Three weeks ago, in a review I wrote about a theater production of Shakespeare's Coriolanus, I described the title character as a "Roman Rambo." That's how actor David Drummond played him—a sulking giant, lumbering around the stage. His anger was permanent and blunt. In Coriolanus-the-film, Ralph Fiennes plays a much sharper version of the soldier-hero whose bad temper gets him exiled and eventually kills him.
When this Coriolanus flies into a rage, his face turns purple, thick gobs of spittle fly out of his mouth, and he has to be physically restrained from killing whoever is in front of him.

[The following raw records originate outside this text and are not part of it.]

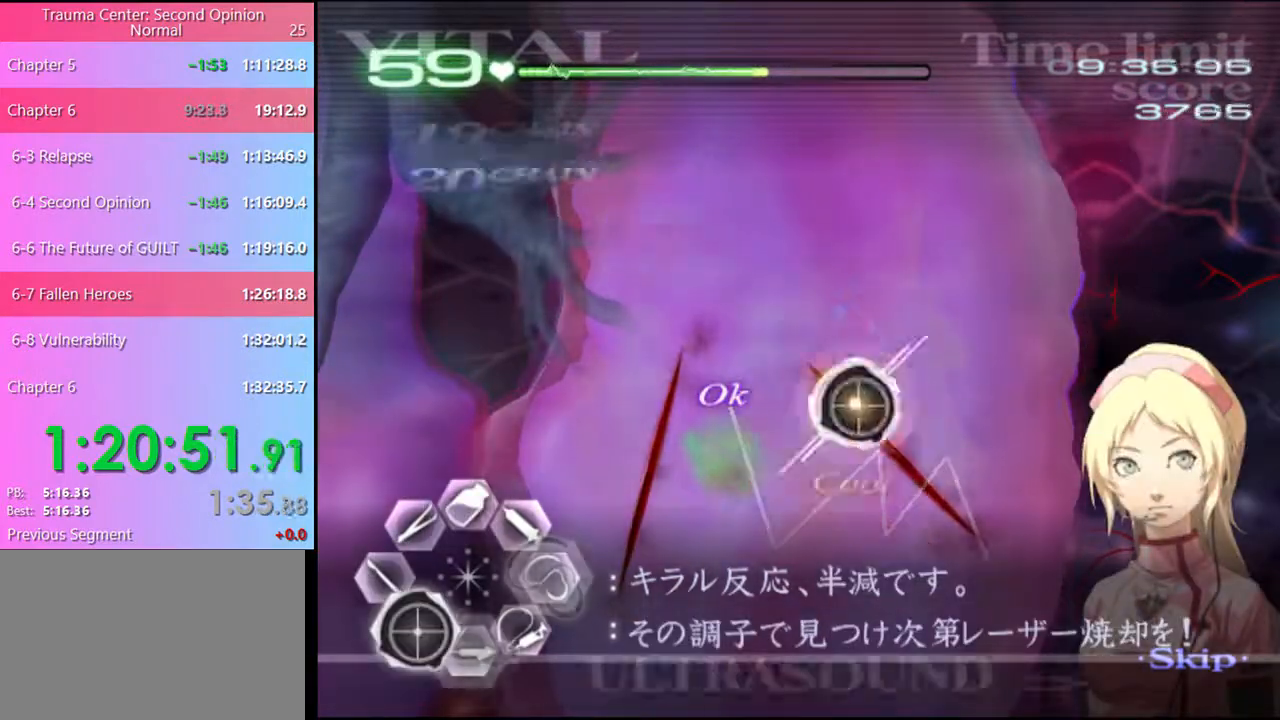
{"keys": ["a"], "mouse": [], "events": [[100, "mouse_left", "up"], [334, "s", "up"]]}
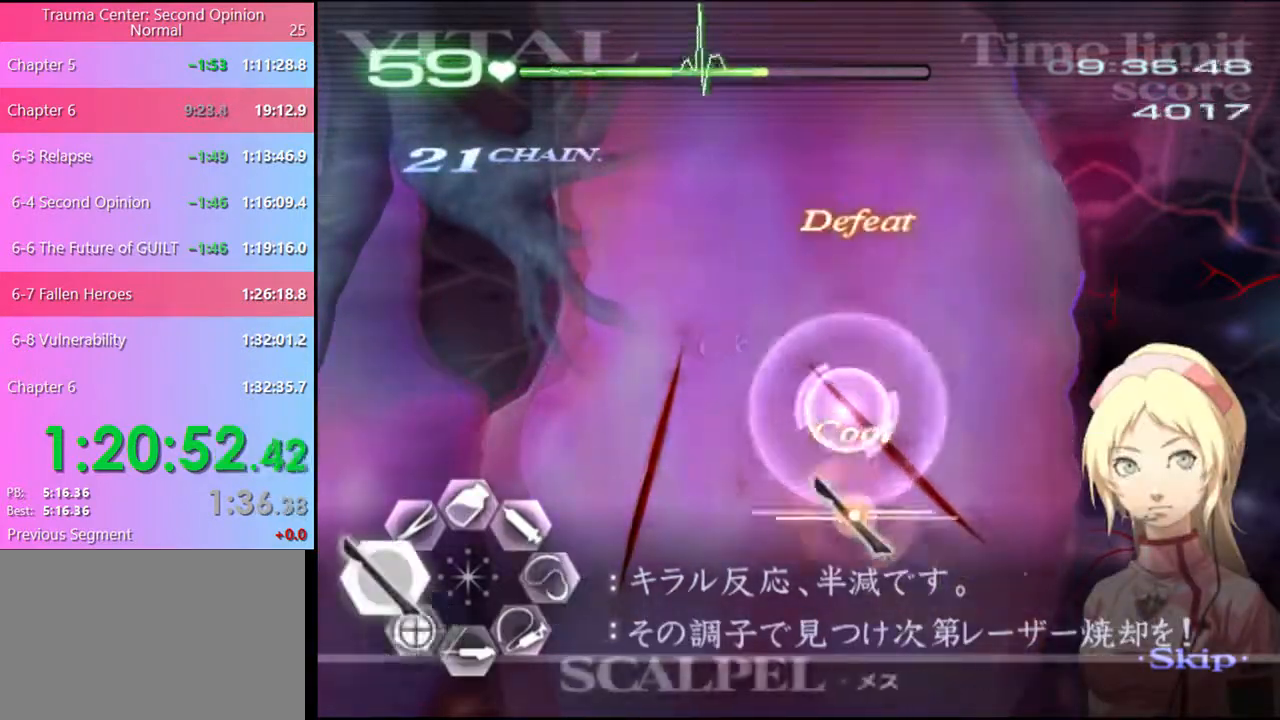
{"keys": ["a", "s"], "mouse": [], "events": [[100, "s", "down"], [200, "mouse_left", "down"], [267, "mouse_left", "up"]]}
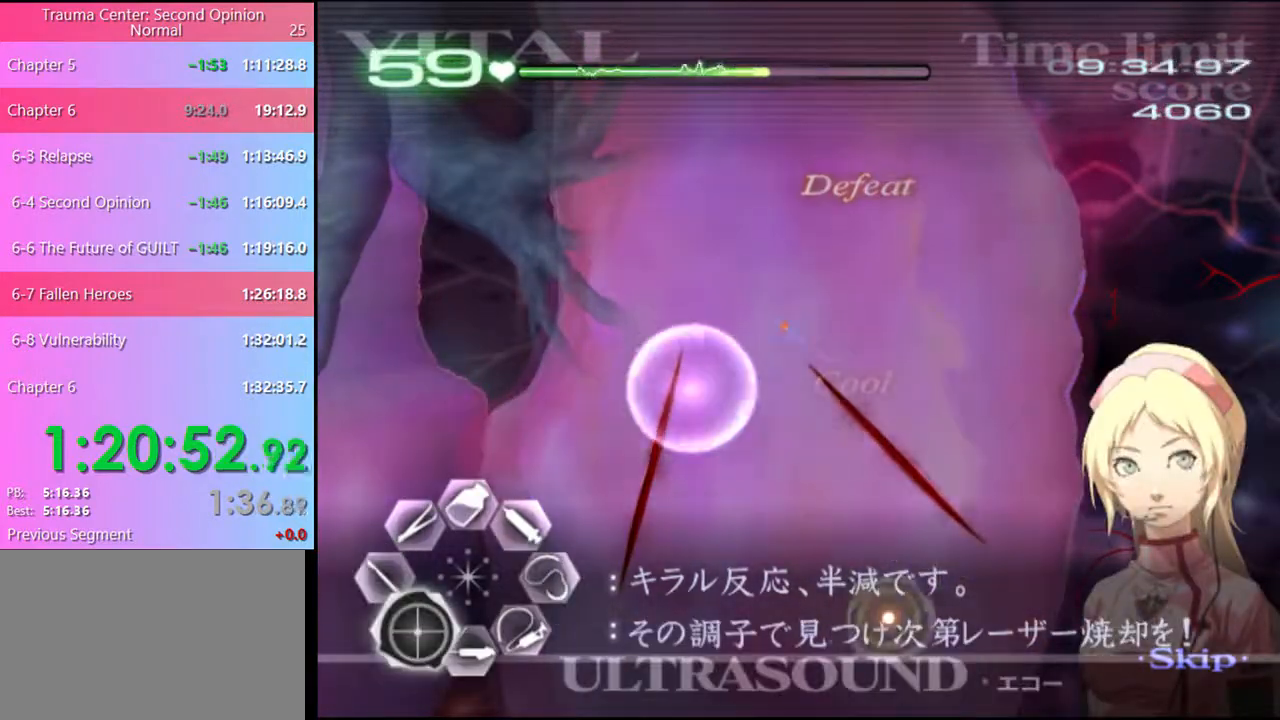
{"keys": ["a"], "mouse": [], "events": [[100, "s", "up"], [267, "mouse_left", "down"], [334, "mouse_left", "up"]]}
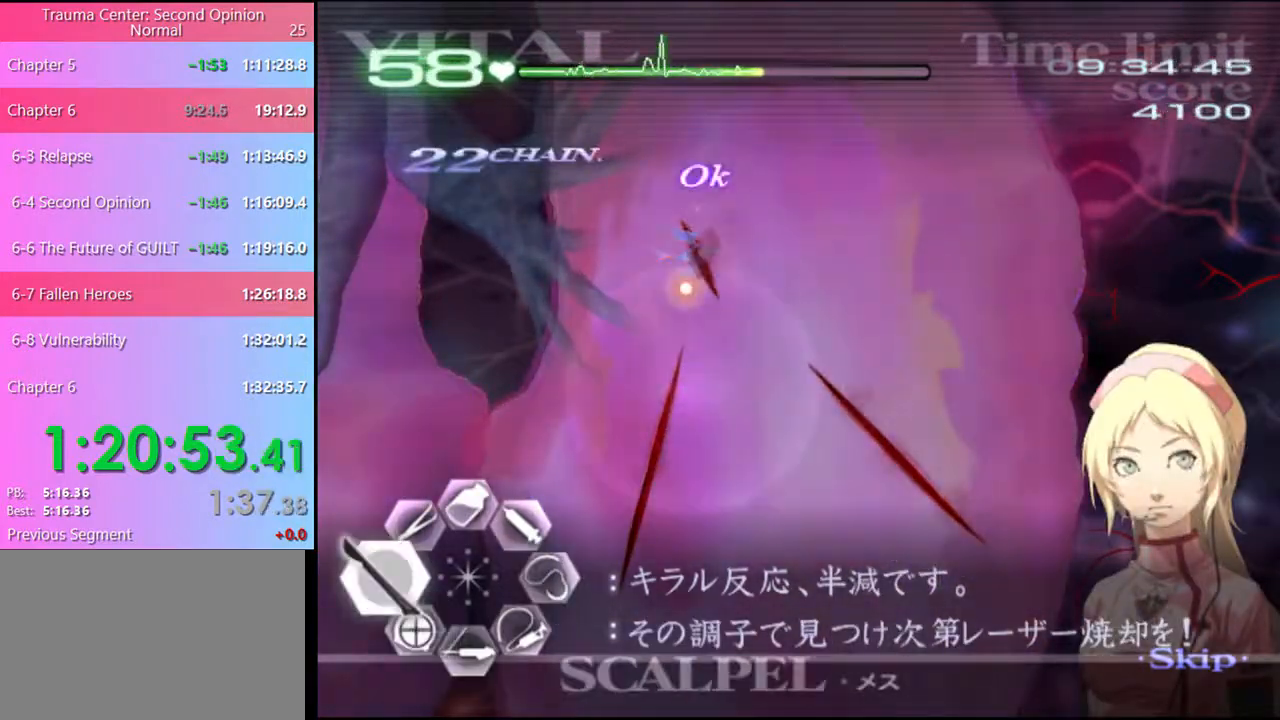
{"keys": ["s"], "mouse": ["left"], "events": [[67, "a", "up"], [67, "s", "down"], [400, "mouse_left", "down"]]}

But he keeps his cool well enough to win tough battles and the respect of his enemies. As his one friend in the Roman political system ruefully says: "There is no more mercy in him than there is milk in a male tiger." Fiennes's Coriolanus is no dumb brute, he's a savage beast—less Rambo than Rommel.
Fiennes, who also directed the project, sets this Coriolanus in and around a place that calls itself Rome but looks more like a Hollywood version of Sarajevo. The city is festooned with barbed wire, colorful graffiti, and extras playing poor, angry people who resent their Roman overlords. Fiennes leans on the populist elements of the play, giving the Occupy movement a cameo. In the opening shots, protesters carrying signs with the Occupy fist march their way to an ass kicking, courtesy of Rome's SWAT teams.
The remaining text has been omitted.